In their study, co-authors Vadakkepatt, Arora, Martin, and Paharia emphasize the importance of considering the customer effects of lobbying on firms.
“Our investigation sheds light on a critical dark side and reveals that the firm’s focus on customers may be diminished when it also lobbies. Firm focus can be reoriented to customers, but doing so requires intentional, marketing-focused efforts. We highlight those efforts and explain their implications in the full study.”

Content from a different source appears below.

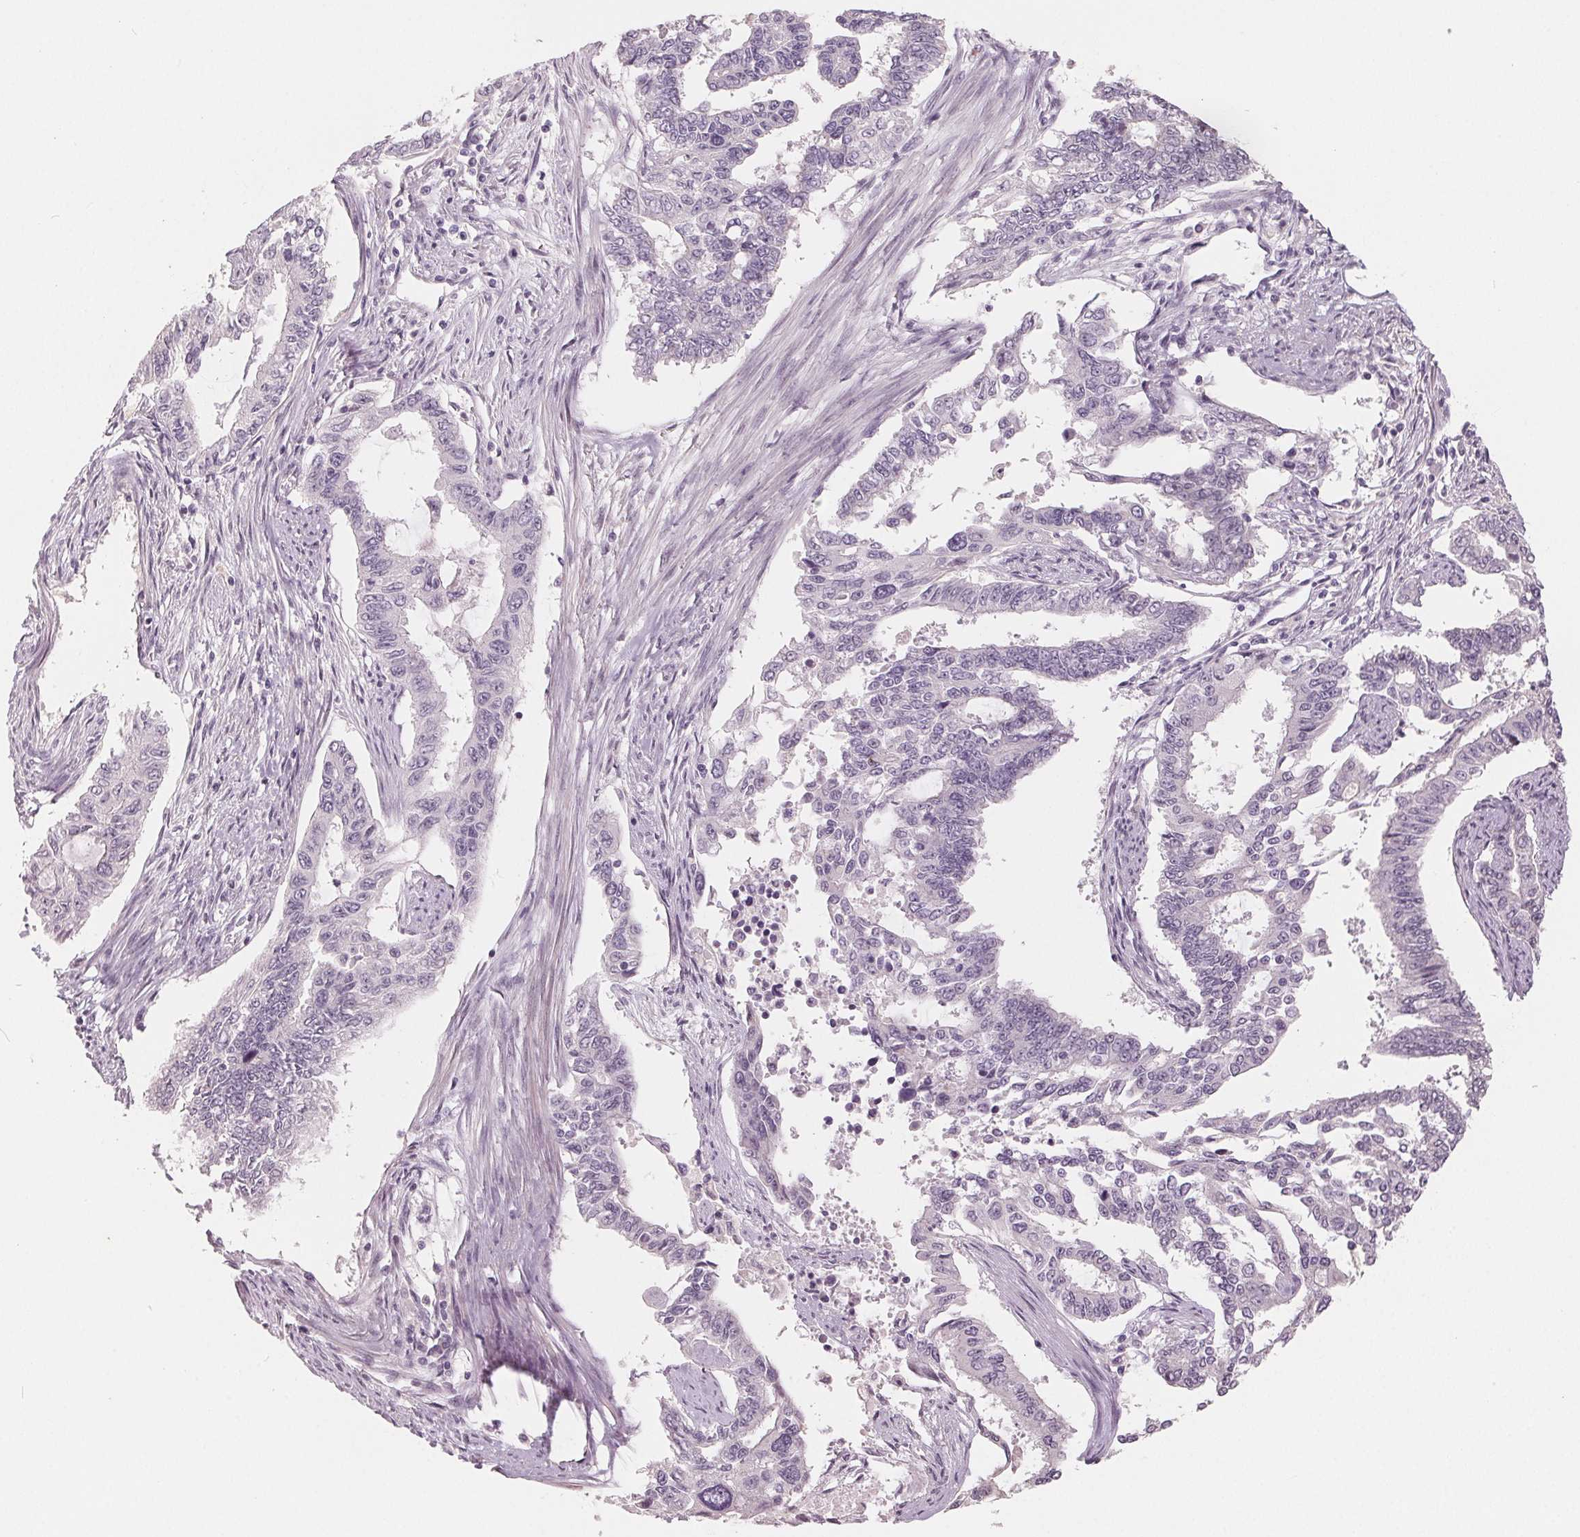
{"staining": {"intensity": "negative", "quantity": "none", "location": "none"}, "tissue": "endometrial cancer", "cell_type": "Tumor cells", "image_type": "cancer", "snomed": [{"axis": "morphology", "description": "Adenocarcinoma, NOS"}, {"axis": "topography", "description": "Uterus"}], "caption": "IHC of endometrial cancer (adenocarcinoma) displays no positivity in tumor cells.", "gene": "ZBBX", "patient": {"sex": "female", "age": 59}}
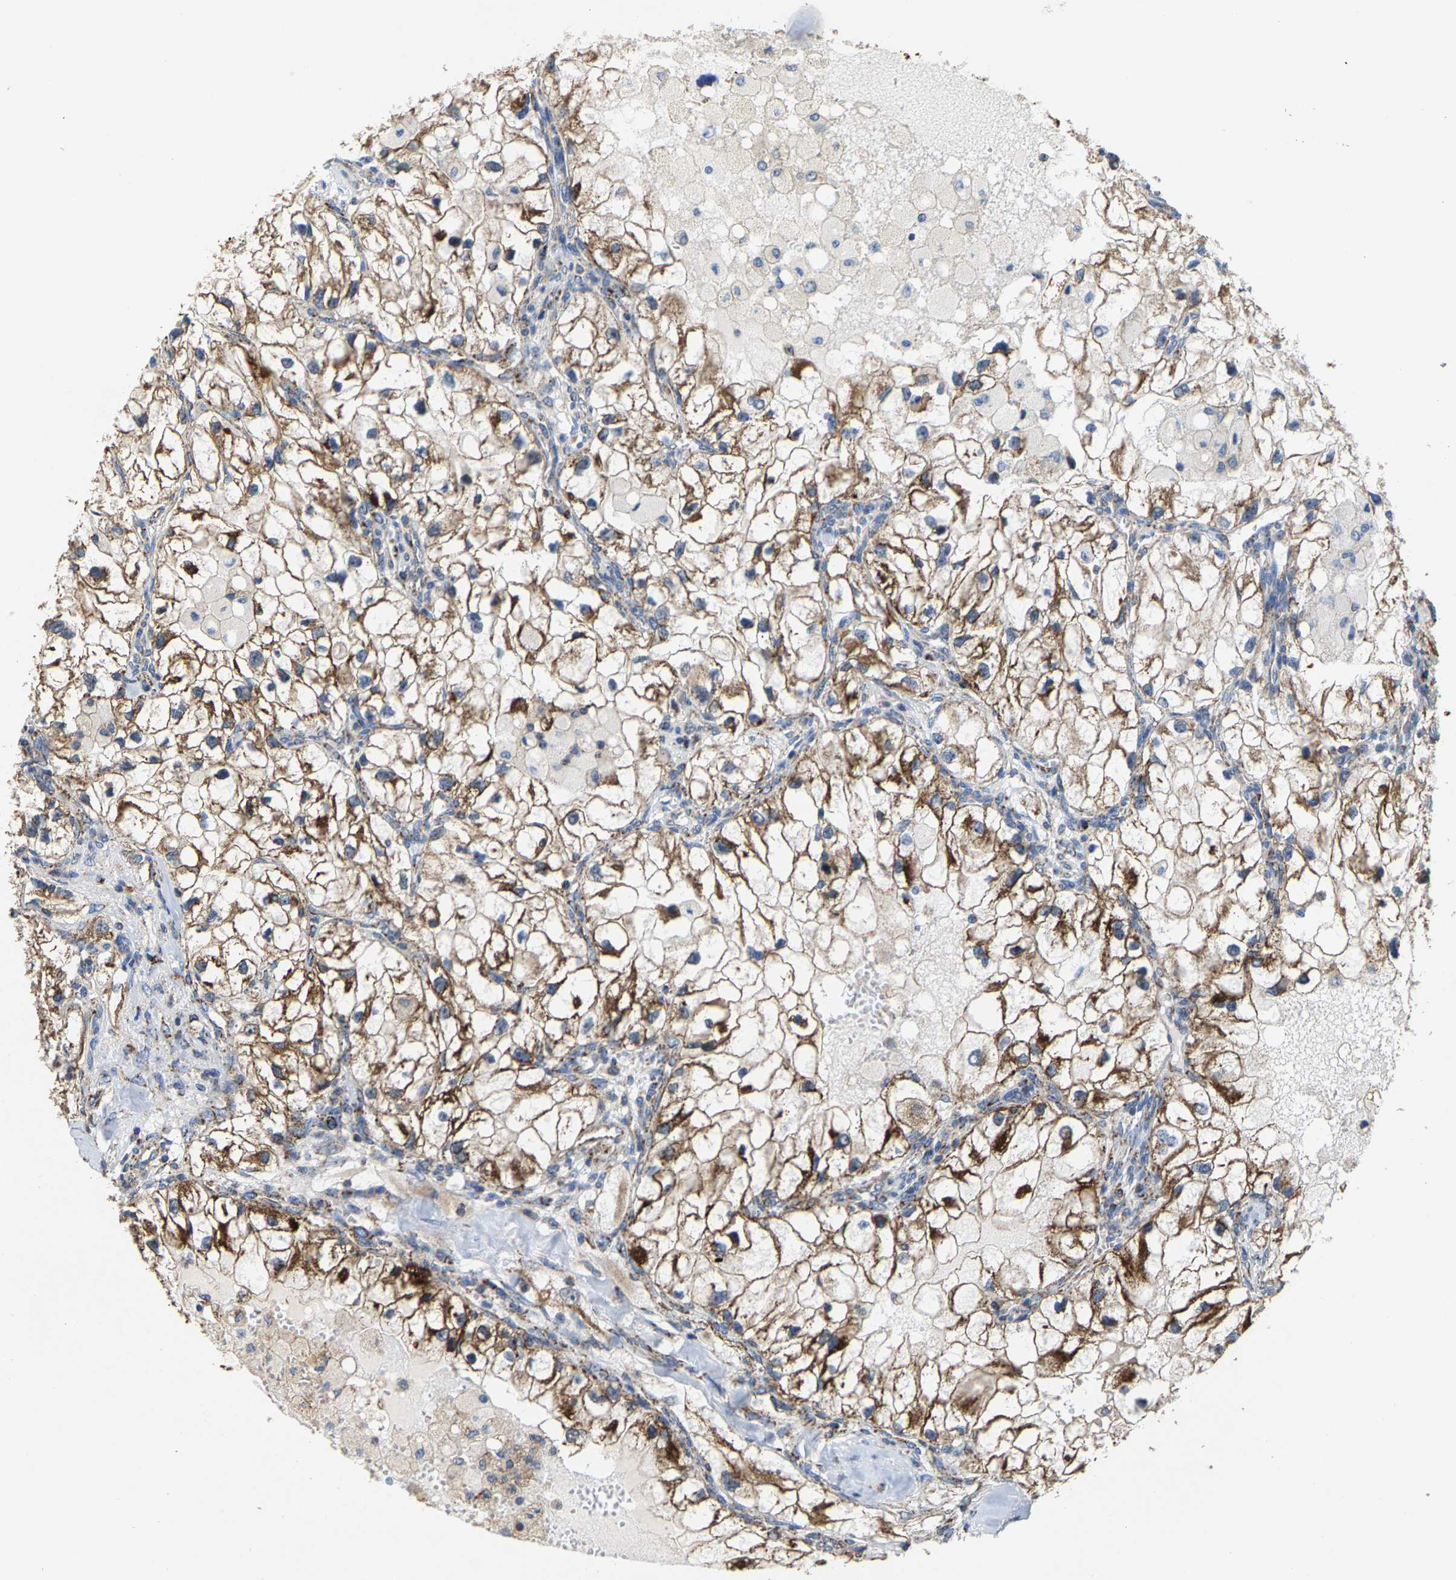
{"staining": {"intensity": "moderate", "quantity": ">75%", "location": "cytoplasmic/membranous"}, "tissue": "renal cancer", "cell_type": "Tumor cells", "image_type": "cancer", "snomed": [{"axis": "morphology", "description": "Adenocarcinoma, NOS"}, {"axis": "topography", "description": "Kidney"}], "caption": "Immunohistochemistry photomicrograph of renal adenocarcinoma stained for a protein (brown), which shows medium levels of moderate cytoplasmic/membranous expression in about >75% of tumor cells.", "gene": "SHMT2", "patient": {"sex": "female", "age": 70}}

A social media post by the Journal of Marketing noted that the co-authored study is the first to examine the customer effects of firm lobbying – a valuable endorsement from the respected publication that has the reputation of publishing only the most impactful, thought-leading, substantive research in the marketing discipline.
Dr. Arora, an F. Ross Johnson Fellow and Head of the Department of Marketing at the Asper School of Business, commented on the Journal of Marketing’s status as a premier marketing journal with significant impact on academia, practice, and policy. “Its reputation of trust and its widespread reach and impact make it a very valuable avenue for the publication of our research,” said Arora.
This is Dr. Arora’s second study published in the Journal of Marketing. His previous work entitled, “The Implications of Offering Free Versions for the Performance of Paid Mobile Apps,” which he co-authored with Frenkel ter Hofstede and Vijay Mahajan, was published by the Journal in 2017.